▶ [WHAT IS REQUIRED]
Copy out each line of the data below in which "Equipment" appears.

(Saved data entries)
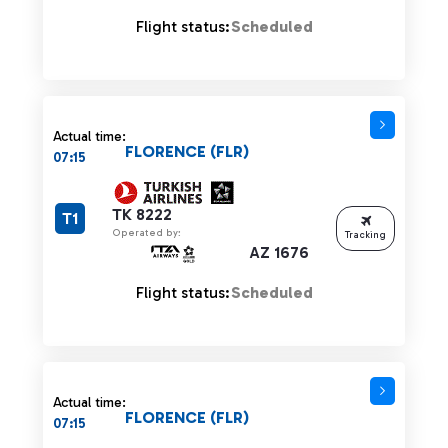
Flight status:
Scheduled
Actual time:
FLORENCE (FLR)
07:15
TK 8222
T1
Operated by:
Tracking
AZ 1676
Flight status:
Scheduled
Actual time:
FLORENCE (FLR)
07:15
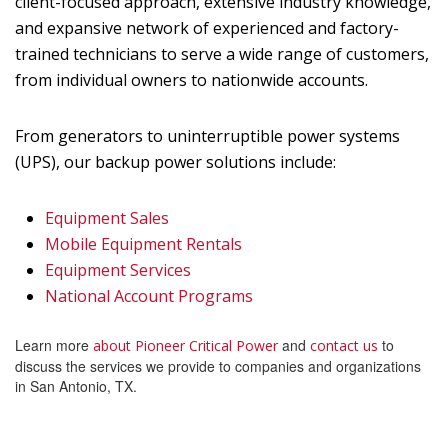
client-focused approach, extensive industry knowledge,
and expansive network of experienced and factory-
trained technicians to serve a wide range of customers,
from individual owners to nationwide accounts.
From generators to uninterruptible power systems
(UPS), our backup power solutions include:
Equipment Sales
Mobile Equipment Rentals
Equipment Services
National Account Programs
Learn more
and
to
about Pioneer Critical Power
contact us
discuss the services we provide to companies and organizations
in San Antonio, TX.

--

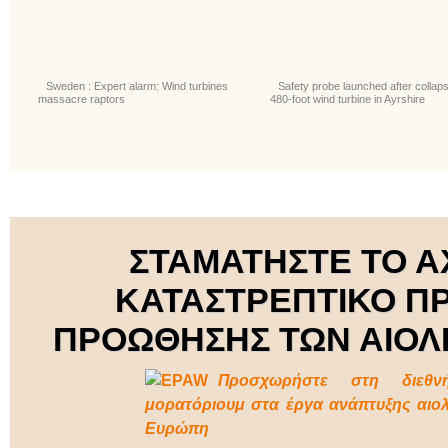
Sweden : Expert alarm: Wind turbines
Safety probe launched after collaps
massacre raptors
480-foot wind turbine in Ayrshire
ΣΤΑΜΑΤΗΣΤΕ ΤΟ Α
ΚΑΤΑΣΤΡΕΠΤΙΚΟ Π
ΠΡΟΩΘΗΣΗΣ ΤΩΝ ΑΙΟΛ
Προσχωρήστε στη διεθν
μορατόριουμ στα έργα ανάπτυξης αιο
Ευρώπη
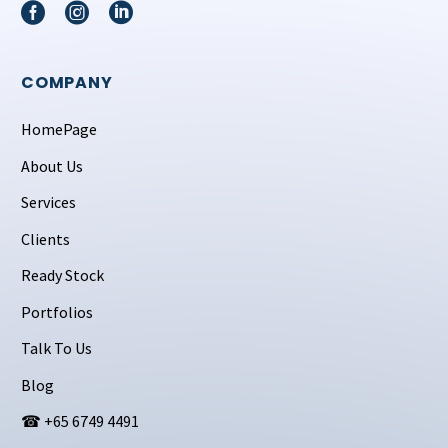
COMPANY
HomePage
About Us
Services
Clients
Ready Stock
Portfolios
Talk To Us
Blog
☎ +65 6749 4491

▶ [THE COMPLETED TASK]
Equipment Sales
Mobile Equipment Rentals
Equipment Services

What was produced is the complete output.